*TEXTO DE ORIGEM*
Há dias em que acordamos já saudosos, como se a noite de sono e sonhos nos preparasse para as recordações no novo dia.

Na verdade, faz dias que me preparo para esse dia. Faz dias que o vejo novamente chegando em casa, no final da tarde, com o balançado do corpo cansado transportando a ideia de dever cumprido. Em algum bolso da calça, iguarias doces, na mão direita os pães ainda quentinhos.

O beijo respeitoso na mão de minha mãe era infalível. O sorriso também era cansado, mas verdadeiro, pela alegria de estar em casa novamente. Mesmo cansado, tinha ânimo para brincar com os filhos antes do banho. Depois dele, era comum deixar a filharada “pentear” seus cabelos que sempre precisavam de seu ajuste após nossos penteados em sua cabeleira.

Me lembro de meu pai sentado em uma poltrona após o jantar assistindo a telejornal, silente, meditando. Nada dizia a respeito de seus temores daquele período nefasto de ditadura; sabíamos de suas preocupações em frases ditas à esposa, em tom baixo, senho fechado. Não entendíamos seus tormentos, suas aflições. Penso que não queria assustar os filhos com suas preocupações. A proteção da família era sim fator admirável na sua existência.

Em algumas manhãs domingueiras, um passeio na Praia do Náutico já festivo desde o anúncio da ideia de sairmos de casa para irmos até o mar. O Circular 1 nos levava na ida e o 2 nos trazia na volta. Não fazíamos castelos de areia com ele, somente com as tias, suas irmãs, quando vinham do Rio de Janeiro e se punham a atravessar o Rio Ceará com os sobrinhos e as sobrinhas. Com ele éramos “enterrados”, só a cabeça restando fora, até ele estimular nossa saída daquele brinquedo que adorávamos. Ríamos muito daquele breve desespero de retirar a areia de cima de nós.

*DADOS REGISTRADOS*
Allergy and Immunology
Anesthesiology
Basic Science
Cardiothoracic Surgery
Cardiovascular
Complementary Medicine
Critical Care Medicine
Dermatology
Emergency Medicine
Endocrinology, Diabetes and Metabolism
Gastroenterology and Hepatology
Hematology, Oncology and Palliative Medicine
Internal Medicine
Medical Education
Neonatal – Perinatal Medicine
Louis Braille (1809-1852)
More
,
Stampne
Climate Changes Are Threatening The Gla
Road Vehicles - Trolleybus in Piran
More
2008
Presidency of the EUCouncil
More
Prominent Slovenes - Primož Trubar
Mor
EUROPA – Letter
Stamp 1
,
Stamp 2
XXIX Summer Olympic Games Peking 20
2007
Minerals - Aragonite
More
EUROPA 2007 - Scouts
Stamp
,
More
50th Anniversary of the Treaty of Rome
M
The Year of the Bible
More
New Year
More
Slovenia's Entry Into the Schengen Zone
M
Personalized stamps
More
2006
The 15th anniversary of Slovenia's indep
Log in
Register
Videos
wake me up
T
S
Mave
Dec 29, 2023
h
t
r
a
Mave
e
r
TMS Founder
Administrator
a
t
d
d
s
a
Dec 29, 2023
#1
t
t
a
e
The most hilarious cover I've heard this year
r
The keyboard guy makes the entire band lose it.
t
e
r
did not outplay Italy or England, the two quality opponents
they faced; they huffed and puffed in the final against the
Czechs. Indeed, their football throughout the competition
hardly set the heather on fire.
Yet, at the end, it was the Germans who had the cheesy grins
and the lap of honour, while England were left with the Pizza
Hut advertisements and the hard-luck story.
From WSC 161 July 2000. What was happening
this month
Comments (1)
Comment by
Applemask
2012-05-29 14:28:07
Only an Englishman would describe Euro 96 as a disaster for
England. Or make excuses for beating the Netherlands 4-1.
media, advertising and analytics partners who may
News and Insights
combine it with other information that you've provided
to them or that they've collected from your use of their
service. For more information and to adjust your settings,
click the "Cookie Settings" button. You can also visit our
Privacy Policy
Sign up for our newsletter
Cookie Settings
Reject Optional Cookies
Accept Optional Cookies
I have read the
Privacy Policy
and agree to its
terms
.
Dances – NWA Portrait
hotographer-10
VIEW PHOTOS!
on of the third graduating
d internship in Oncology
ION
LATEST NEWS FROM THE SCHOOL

*LISTA DE ATIVIDADES*
a – No texto sobre as lembranças do pai, qual ônibus levava a família até a Praia do Náutico na ida?
b – Reproduza do texto sobre as lembranças do pai o trecho que começa em "O beijo respeitoso" e termina em "na sua existência.".
c – Por favor, dê continuidade ao texto sobre as lembranças do pai a partir de onde ele termina.

*RESPOSTAS POR TAREFA*
a – O Circular 1.

b –
O beijo respeitoso na mão de minha mãe era infalível. O sorriso também era cansado, mas verdadeiro, pela alegria de estar em casa novamente. Mesmo cansado, tinha ânimo para brincar com os filhos antes do banho. Depois dele, era comum deixar a filharada “pentear” seus cabelos que sempre precisavam de seu ajuste após nossos penteados em sua cabeleira.

Me lembro de meu pai sentado em uma poltrona após o jantar assistindo a telejornal, silente, meditando. Nada dizia a respeito de seus temores daquele período nefasto de ditadura; sabíamos de suas preocupações em frases ditas à esposa, em tom baixo, senho fechado. Não entendíamos seus tormentos, suas aflições. Penso que não queria assustar os filhos com suas preocupações. A proteção da família era sim fator admirável na sua existência.

c –
Dois outros momentos ali foram também especiais. Um foi aprender com ele como descer com as ondas em “carretilhas” – era o máximo: “Essa não presta, está muito baixa.” “Aquela ali vem muito alta, é perigosa, é forte.” “Vamos nessa!” E lá íamos nós, um de cada vez, com ele, como que surfando no mar até o raso. Era comum, após esses movimentos, o calção de banho se encher de areia. Mas cada descida era um delicioso desafio, uma alegre aventura, enquanto, em terra firme, mamãe espreitava tudo com o coração na mão – me revelou isso já na casa dos quase 96 anos.

Outra alegria eram os instantes dos picolés. Depois das brincadeiras com a areia, depois das carretilhas, chegava o momento daqueles doces gelados, um para cada um, somente o que cabia no bolso. Acho que ele se furtava àquele prazer de refrescar o corpo, abrindo mão do próprio deleite, contanto que não faltasse aos filhos e à esposa. Ao fim do passeio, o Circular 2 nos transportando de volta para o sossego de casa, para o aconchego daquele lar.

Papai também gostava de futebol. Torcia pelo Ferroviário Atlético Clube, onde foi goleiro antes de se matrimoniar, também pelo Santos de Pelé e, principalmente, pelo Ceará Sporting Clube. Ele, eu e meu irmão fomos algumas vezes ao Presidente Vargas e outras ao Castelão vermos nosso time do coração jogar. Os estádios foram os únicos lugares onde o vi dizer palavrões. Penso que lhe era catártico xingar juízes e jogadores. Ali, penso, deixava todos os dissabores guardados nos seus silêncios.

Tantas lembranças emergem da memória em dias como o de hoje. E agora, somente a memória fala, perfeita ou imperfeita. No mais, tudo é silêncio...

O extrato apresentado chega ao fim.